その灯り持ちの姿が現れる頃に『マット・グラーシュ』で働いている女達は仕事を終える。街が照らされ、人の往来がある間に家に帰る為だ。夜が更けるまで店に残るのは男か店のすぐ近くに住む一部の女だけだった。
「それじゃあ、お先に。」
「あ、お疲れ様です!」
エリスは近くにいたアンリに声をかけ、店を出た。夏の夜空が昼間の熱を解き放ち、涼しい風を運んでくる。心地良い空気を感じながら曲がり角に向かって歩いていると、暗闇に立つ人影がゆらりと動いてエリスにゆっくりと近付いてきた。
「こんばんは。」
「え?あなたはさっきの・・・」
「ワイバーだよ。覚えていてくれたんだ。嬉しいな。」
ワイバーは立ち止まり、ニコッと笑ってエリスを見下ろした。誘いを断った後、酒を飲み干して店を出て行ったところを横目に見ていたが、あれから随分時間は経っている。違う店で呑んでいたのか、酒の臭いが強くなっていた。
「もう仕事は終わり?」
「はい、帰るところです。それじゃあ。」
エリスは脇に抱えたバッグをギュッと抱き締め、ワイバーの横を通った。その腕に、男の大きな手が乱暴に掴みかかる。ワイバーは顔を顰めるエリスを無理矢理向き直らせ、ハリボテの笑顔を崩さず声を落とした。
「待ってよ。」
「困ります。家で子供が・・・」
「本当は子供なんていないんだろ?厨房でそう言ってたじゃないか。」
エリスの肩がギクリと揺れる。それを見て理性が切れたのか、ワイバーは取り繕うのをやめて据わった目をエリスに向けた。腕を掴む手にも力がこもる。エリスはチラと周りに視線を向けて、点在する灯りとの距離を測った。

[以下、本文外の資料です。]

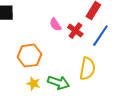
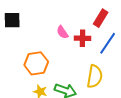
red cross: (75, 31) -> (83, 38), turned -35

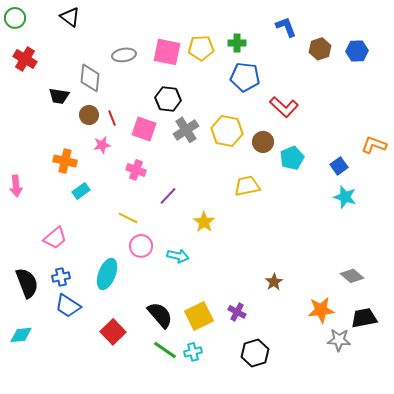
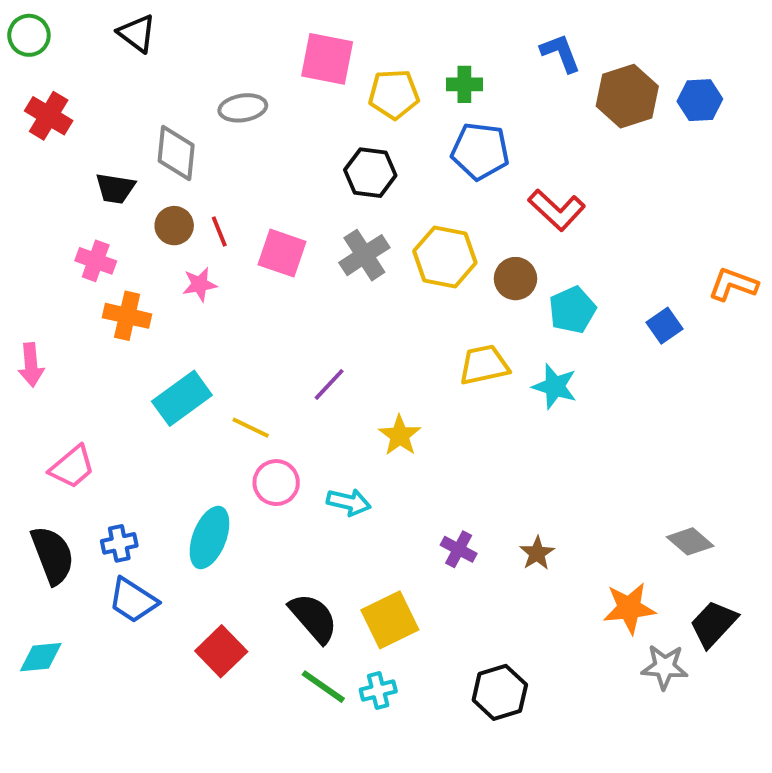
brown hexagon: (320, 49) -> (627, 96), size x1.4
pink square: (167, 52) -> (327, 59), moved
black hexagon: (168, 99) -> (370, 173), moved
pink cross: (136, 170) -> (96, 261), moved
cyan rectangle: (81, 191) -> (182, 398), moved, size x1.6
cyan star: (345, 197) -> (555, 386), moved
pink trapezoid: (55, 238) -> (72, 467), moved
purple cross: (237, 312) -> (459, 549), moved
black trapezoid: (364, 318) -> (714, 624), turned -36

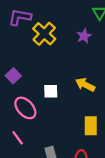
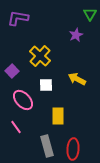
yellow cross: (44, 34) -> (40, 56), moved
yellow rectangle: (91, 126) -> (58, 116), moved

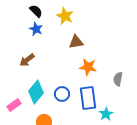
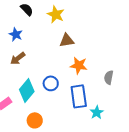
blue star: (36, 29) -> (16, 34), moved
blue circle: (62, 94) -> (51, 83), moved

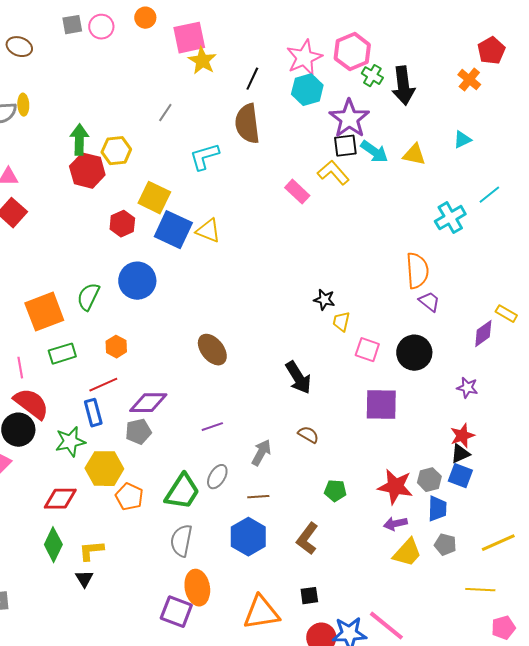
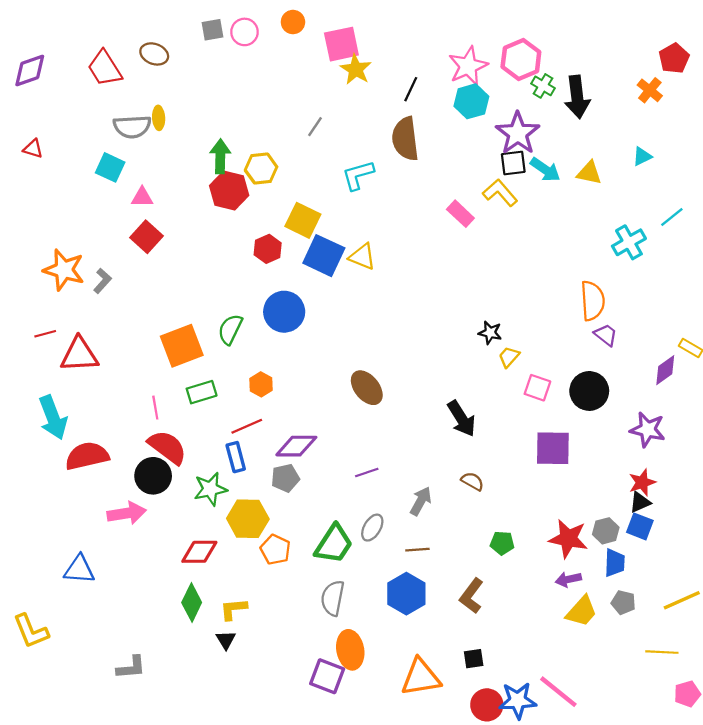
yellow trapezoid: (341, 322) -> (509, 357), turned 30
purple star: (467, 388) -> (648, 430), size x1.5

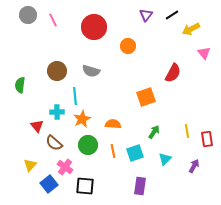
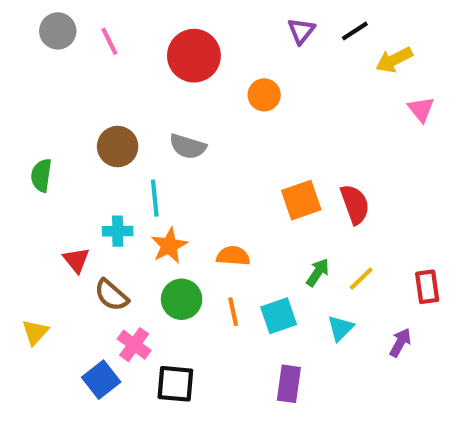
red semicircle: (173, 73) -> (355, 204), moved, turned -48
yellow line: (187, 131) -> (361, 279), moved, turned 56
yellow triangle: (30, 165) -> (35, 332), moved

「あんな嘘までついてよぉ。そんなに俺を避けたかったのか?えぇ?」
「手を離して下さい。大声を出しますよ。」
「…何だと?」
「周囲には灯り持ちの方がたくさんいらっしゃいます。今私が大声を出せばすぐに彼らが駆けつけてくるでしょう。でも今すぐ離して下さるのなら、このまま無かった事にします。」
「うるせぇっ!!」
「きゃあっ!!」
ワイバーの手がエリスの細い手首に移る。そのまま曲がり角まで強引に引っ張り、さらに人気のない路地に入ろうとしたところでエリスの声が響いた。
「やめて、離してッ!!誰か!誰か助けて下さい!!」
「うるっせぇな!ババァのくせにもったいぶってんじゃねぇよ!!」
「誰がババァよ!大体、あなたみたいな子供の相手なんて死んでもごめんよ!!」
「何だとぉ!?もう容赦しね…」
「動くな。」
エリスの背後から伸びた何かがワイバーの喉元で止まっている。目を見開いて声を詰まらせる男から視線をずらして、それが磨き抜かれた剣先であることに気付いた頃には、すでに数人の男達に取り囲まれていた。